== Problem ==
Copy out all lines from the entries below in which "SQUARE" occurs.

== Exercise material ==

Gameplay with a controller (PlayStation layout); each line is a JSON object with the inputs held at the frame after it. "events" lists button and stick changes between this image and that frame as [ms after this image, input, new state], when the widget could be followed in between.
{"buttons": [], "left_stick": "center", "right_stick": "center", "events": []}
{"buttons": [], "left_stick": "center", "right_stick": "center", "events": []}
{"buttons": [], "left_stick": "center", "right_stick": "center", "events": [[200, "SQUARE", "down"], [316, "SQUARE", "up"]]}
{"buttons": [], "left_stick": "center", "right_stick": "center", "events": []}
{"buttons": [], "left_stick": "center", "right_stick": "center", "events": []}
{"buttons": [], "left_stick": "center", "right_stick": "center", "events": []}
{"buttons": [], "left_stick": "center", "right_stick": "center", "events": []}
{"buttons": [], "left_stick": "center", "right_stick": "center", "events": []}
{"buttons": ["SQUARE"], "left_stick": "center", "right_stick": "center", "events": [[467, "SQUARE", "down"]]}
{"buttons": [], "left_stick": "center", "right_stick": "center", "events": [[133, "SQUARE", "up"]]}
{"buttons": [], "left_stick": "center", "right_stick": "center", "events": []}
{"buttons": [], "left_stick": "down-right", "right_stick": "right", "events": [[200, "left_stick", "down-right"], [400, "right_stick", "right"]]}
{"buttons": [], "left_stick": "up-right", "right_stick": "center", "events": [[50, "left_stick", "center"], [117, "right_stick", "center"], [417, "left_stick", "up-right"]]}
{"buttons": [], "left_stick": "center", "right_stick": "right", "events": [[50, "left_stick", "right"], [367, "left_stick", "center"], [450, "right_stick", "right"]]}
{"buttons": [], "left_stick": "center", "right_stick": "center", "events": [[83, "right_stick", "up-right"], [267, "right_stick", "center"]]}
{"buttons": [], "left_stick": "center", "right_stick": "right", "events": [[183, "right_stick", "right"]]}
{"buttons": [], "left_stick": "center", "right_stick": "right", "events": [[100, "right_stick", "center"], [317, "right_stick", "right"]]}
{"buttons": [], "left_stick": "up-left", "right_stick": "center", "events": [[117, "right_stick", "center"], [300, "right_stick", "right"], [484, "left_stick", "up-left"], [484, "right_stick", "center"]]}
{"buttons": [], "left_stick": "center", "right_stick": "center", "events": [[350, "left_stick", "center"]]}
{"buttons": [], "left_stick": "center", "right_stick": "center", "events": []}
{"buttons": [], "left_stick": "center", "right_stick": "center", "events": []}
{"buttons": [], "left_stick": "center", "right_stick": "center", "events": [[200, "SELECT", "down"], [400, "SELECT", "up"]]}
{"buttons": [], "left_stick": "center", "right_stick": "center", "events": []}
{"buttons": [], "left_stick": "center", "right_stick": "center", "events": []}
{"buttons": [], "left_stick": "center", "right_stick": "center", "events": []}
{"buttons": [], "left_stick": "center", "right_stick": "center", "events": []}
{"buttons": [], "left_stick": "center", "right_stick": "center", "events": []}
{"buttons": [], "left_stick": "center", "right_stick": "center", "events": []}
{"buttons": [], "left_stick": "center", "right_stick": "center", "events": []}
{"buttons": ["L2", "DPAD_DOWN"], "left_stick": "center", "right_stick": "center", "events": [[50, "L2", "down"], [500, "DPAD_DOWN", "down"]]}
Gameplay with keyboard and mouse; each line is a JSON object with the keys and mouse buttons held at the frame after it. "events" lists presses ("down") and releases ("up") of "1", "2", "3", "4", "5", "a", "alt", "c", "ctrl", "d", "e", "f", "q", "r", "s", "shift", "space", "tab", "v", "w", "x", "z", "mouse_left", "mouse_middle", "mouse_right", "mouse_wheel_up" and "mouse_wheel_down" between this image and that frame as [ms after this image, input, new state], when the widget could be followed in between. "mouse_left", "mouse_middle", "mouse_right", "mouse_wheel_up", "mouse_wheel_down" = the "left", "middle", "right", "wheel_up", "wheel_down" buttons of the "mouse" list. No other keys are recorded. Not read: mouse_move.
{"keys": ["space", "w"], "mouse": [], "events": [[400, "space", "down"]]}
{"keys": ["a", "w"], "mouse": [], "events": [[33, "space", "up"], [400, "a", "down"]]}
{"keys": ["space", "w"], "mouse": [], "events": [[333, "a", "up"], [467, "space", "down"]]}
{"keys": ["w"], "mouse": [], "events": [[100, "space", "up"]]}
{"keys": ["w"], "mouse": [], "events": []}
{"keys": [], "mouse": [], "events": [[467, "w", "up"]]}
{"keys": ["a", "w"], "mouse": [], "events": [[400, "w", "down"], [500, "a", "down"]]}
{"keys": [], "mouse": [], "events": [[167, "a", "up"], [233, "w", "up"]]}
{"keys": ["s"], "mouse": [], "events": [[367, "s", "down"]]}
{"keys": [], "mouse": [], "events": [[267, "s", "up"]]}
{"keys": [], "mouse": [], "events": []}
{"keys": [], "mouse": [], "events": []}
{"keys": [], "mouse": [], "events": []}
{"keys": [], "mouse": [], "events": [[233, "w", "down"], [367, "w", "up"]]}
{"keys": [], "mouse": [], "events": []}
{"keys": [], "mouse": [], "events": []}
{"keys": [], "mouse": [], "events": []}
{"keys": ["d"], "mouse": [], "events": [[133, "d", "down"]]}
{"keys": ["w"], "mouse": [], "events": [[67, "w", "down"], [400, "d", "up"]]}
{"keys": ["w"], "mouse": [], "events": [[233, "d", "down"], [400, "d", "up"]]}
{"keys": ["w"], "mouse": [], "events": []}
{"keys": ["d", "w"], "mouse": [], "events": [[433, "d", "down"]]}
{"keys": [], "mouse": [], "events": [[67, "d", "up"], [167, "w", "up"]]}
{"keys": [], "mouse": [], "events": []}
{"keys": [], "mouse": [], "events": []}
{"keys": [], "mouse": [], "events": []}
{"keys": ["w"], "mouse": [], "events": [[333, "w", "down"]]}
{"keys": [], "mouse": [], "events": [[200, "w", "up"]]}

== Reply ==
{"buttons": [], "left_stick": "center", "right_stick": "center", "events": [[200, "SQUARE", "down"], [316, "SQUARE", "up"]]}
{"buttons": ["SQUARE"], "left_stick": "center", "right_stick": "center", "events": [[467, "SQUARE", "down"]]}
{"buttons": [], "left_stick": "center", "right_stick": "center", "events": [[133, "SQUARE", "up"]]}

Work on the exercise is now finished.